Yerel medya neden önemli?
Yerel medya şöyle önemlidir, ben hep şunu derim, yerel gazeteci yoktur yerel haber vardır. Yani mesela Eskişehir’de olan bir olay Eskişehir’e aittir ama eğer orada bir yangın olmuşsa, bir bomba patlamışsa bütün dünya bunu öğreniyor biraz bunun da tartışılması gerekiyor yani işin yerelden çıkıp artık bir bütün olarak işletilmesi gerektiğini tıpkı bugün saçma sapan yurttaş gazetecilik tanımı gibi. Bence gazeteci gazetecidir, yereli ulusalı yoktur, kurumlar yereldir, Eskişehir’in gazetesi Eskişehir’e aittir ama orada çalışanlar gazetecidir sonuçta madem yazdığı dünyayı ilgilendiriyor.
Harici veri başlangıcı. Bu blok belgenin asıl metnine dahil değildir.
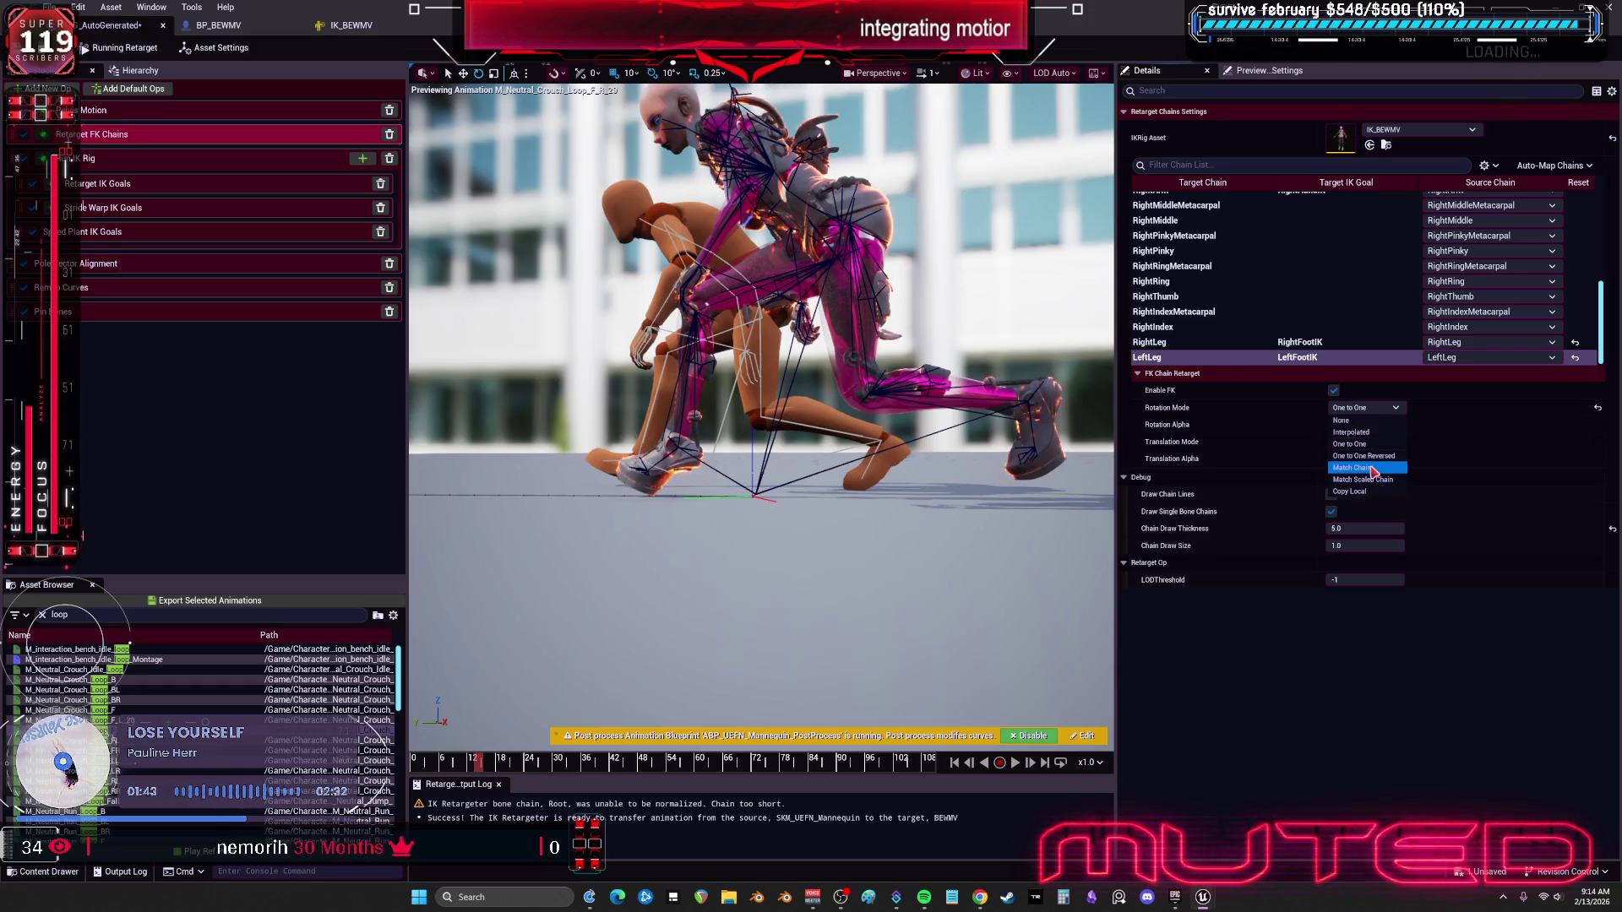
pyautogui.click(1370, 468)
Bu öneme baktığınız zaman siz yaşadığınız yerde iyi bir gazeteciyseniz, iyi bir muhabirseniz, iyi bir iletişime sahipseniz orada olanları dönen dolapları toplumsal hikayeleri, üçkağıtları, yolsuzlukları çok güzel ele alıp dünyaya yansıtabilirsiniz, bu anlamda çok önemli, ben Eskişehir belediye başkanıysam atıyorum Eskişehir’de iyi gazetecilik yapan kişileri kontrolüm altına alırsam o Eskişehir’de tırnak içinde her pisliği yapabilirim biraz yani gazetecilik tamamen karakter meselesidir, anlayış meselesidir, olgu meselesidir; kendini insanlığa, güzelliğe, doğruluğa adama meselesidir.
Gazetecilik yapmak isteyen gençlere ne tavsiye edersiniz?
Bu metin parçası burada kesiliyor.